- [PROBLEM]: Replace "പ്രതി" with "കുറ്റാരോപിതന്‍" throughout the text of the entries below and leave everything else unchanged. Give only the resulting lines, without the pictures.

-------

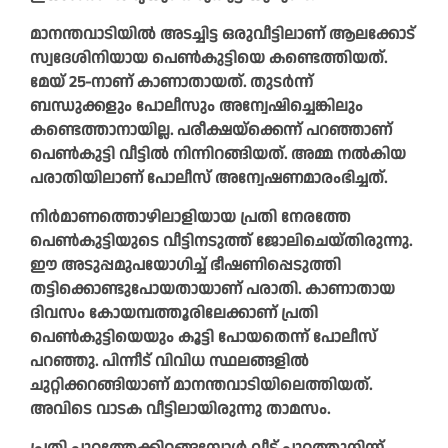
മാനന്തവാടിയില്‍ അടച്ചിട്ട ഒരുവീട്ടിലാണ് ആലക്കോട്
സ്വദേശിനിയായ പെണ്‍കുട്ടിയെ കണ്ടെത്തിയത്.
മേയ് 25-നാണ് കാണാതായത്. തുടര്‍ന്ന്
ബന്ധുക്കളും പോലീസും അന്വേഷിച്ചെങ്കിലും
കണ്ടെത്താനായില്ല. പരീക്ഷയ്‌ക്കെന്ന് പറഞ്ഞാണ്
പെണ്‍കുട്ടി വീട്ടില്‍ നിന്നിറങ്ങിയത്. അമ്മ നല്‍കിയ
പരാതിയിലാണ് പോലീസ് അന്വേഷണമാരംഭിച്ചത്.
നിര്‍മാണത്തൊഴിലാളിയായ പ്രതി നേരത്തേ
പെണ്‍കുട്ടിയുടെ വീട്ടിനടുത്ത് ജോലിചെയ്തിരുന്നു.
ഈ അടുപ്പമുപയോഗിച്ച് ഭീഷണിപ്പെടുത്തി
തട്ടിക്കൊണ്ടുപോയതായാണ് പരാതി. കാണാതായ
ദിവസം കോയമ്പത്തൂരിലേക്കാണ് പ്രതി
പെണ്‍കുട്ടിയെയും കൂട്ടി പോയതെന്ന് പോലീസ്
പറഞ്ഞു. പിന്നീട് വിവിധ സ്ഥലങ്ങളില്‍
ചുറ്റിക്കറങ്ങിയാണ് മാനന്തവാടിയിലെത്തിയത്.
അവിടെ വാടക വീട്ടിലായിരുന്നു താമസം.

-------

- [ANSWER FOR THIS EXERCISE]:
മാനന്തവാടിയില്‍ അടച്ചിട്ട ഒരുവീട്ടിലാണ് ആലക്കോട്
സ്വദേശിനിയായ പെണ്‍കുട്ടിയെ കണ്ടെത്തിയത്.
മേയ് 25-നാണ് കാണാതായത്. തുടര്‍ന്ന്
ബന്ധുക്കളും പോലീസും അന്വേഷിച്ചെങ്കിലും
കണ്ടെത്താനായില്ല. പരീക്ഷയ്‌ക്കെന്ന് പറഞ്ഞാണ്
പെണ്‍കുട്ടി വീട്ടില്‍ നിന്നിറങ്ങിയത്. അമ്മ നല്‍കിയ
പരാതിയിലാണ് പോലീസ് അന്വേഷണമാരംഭിച്ചത്.
നിര്‍മാണത്തൊഴിലാളിയായ കുറ്റാരോപിതന്‍ നേരത്തേ
പെണ്‍കുട്ടിയുടെ വീട്ടിനടുത്ത് ജോലിചെയ്തിരുന്നു.
ഈ അടുപ്പമുപയോഗിച്ച് ഭീഷണിപ്പെടുത്തി
തട്ടിക്കൊണ്ടുപോയതായാണ് പരാതി. കാണാതായ
ദിവസം കോയമ്പത്തൂരിലേക്കാണ് കുറ്റാരോപിതന്‍
പെണ്‍കുട്ടിയെയും കൂട്ടി പോയതെന്ന് പോലീസ്
പറഞ്ഞു. പിന്നീട് വിവിധ സ്ഥലങ്ങളില്‍
ചുറ്റിക്കറങ്ങിയാണ് മാനന്തവാടിയിലെത്തിയത്.
അവിടെ വാടക വീട്ടിലായിരുന്നു താമസം.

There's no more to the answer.